Hi everybody,
I would like to know if there is a way in order to obtain, for a certain molecule, all the fragments/substructures defining a certain fingerprints vector (e.g. Morgan,FeatMorgan, etc.).
Thanks in advance,
Giovanni
Hi everybody,
I would like to know if there is a way in order to obtain, for a certain molecule, all the fragments/substructures defining a certain fingerprints vector (e.g. Morgan,FeatMorgan, etc.).
Thanks in advance,
Giovanni
Hi Giovanni
As you have yet to get a response I will let you know what limited information I have.
I don't believe CDK, RDKit or Indigo have implemented any method of identifying which bits correspond to each index in their hashed fingerprints. ChemAxon have implemented in for ECFP and FCFP : http://www.chemaxon.com/jchem/doc/user/ECFP.html.
MACCS keys will likely vary between implementation. Here is an example for RDKit: http://rdkit.org/docs/api/rdkit.Chem.MACCSkeys-pysrc.html.

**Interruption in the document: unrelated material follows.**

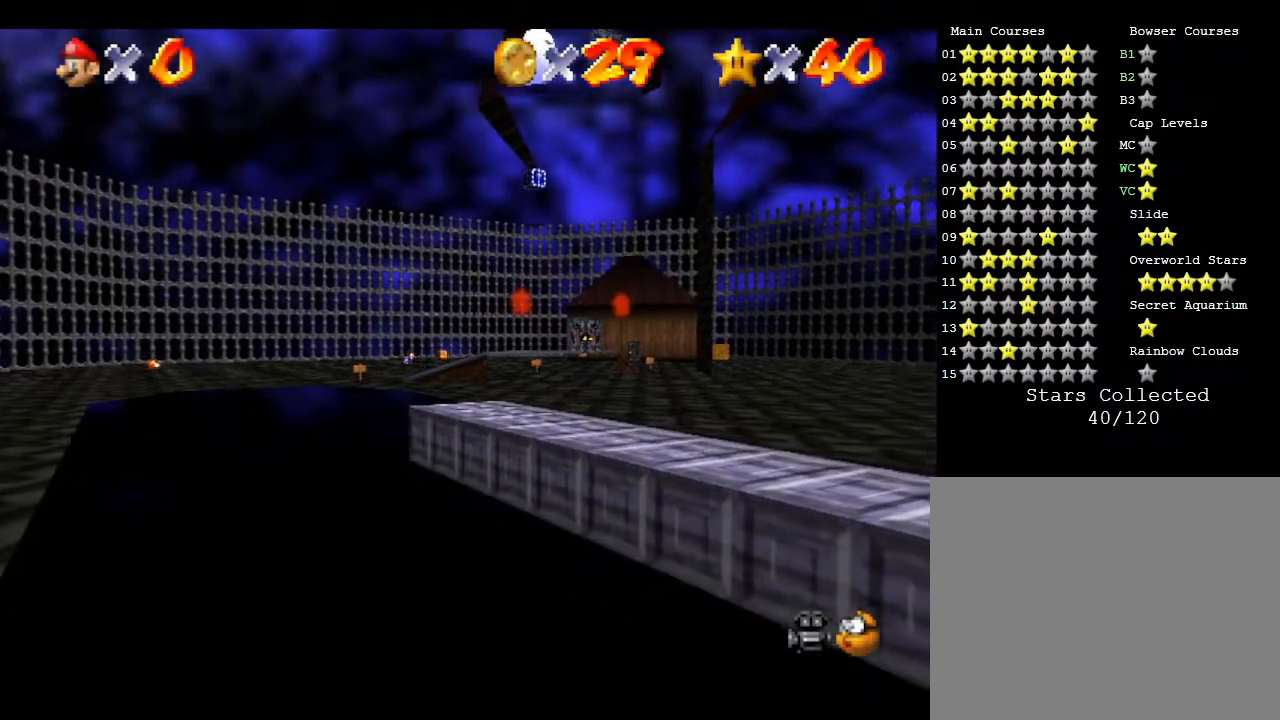
{"buttons": [], "left_stick": "down-right", "events": []}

Pubchem keys can be found here: ftp://ftp.ncbi.nlm.nih.gov/pubchem/specifications/pubchem_fingerprints.txt
Did that help at all?
Cheers
Sam
Hi Sam,
Thank you for the references on dictionary-based fingerprints fragments (MACCS and PubChem keys). Anyway I was more interested in obtaining fragments relative to public, opensource, hashed fingerprints (e.g. CDK-JCompoundMapper, RDKit, Indigo). Unfortunately, from what you said, only ChemAxon has this possibility implemented and I imagine it is available only under commercial license.
I hope this feature could be implemented also in opensource nodes in the future. I think such a functionality would be very interesting, useful and it would add transparency to fingerprints generator nodes that sometimes can appear like black boxes.
Thank you anyway for your quick reply! I hope someone can tell me if there is any news on this front in the future.
Cheers,
Giovanni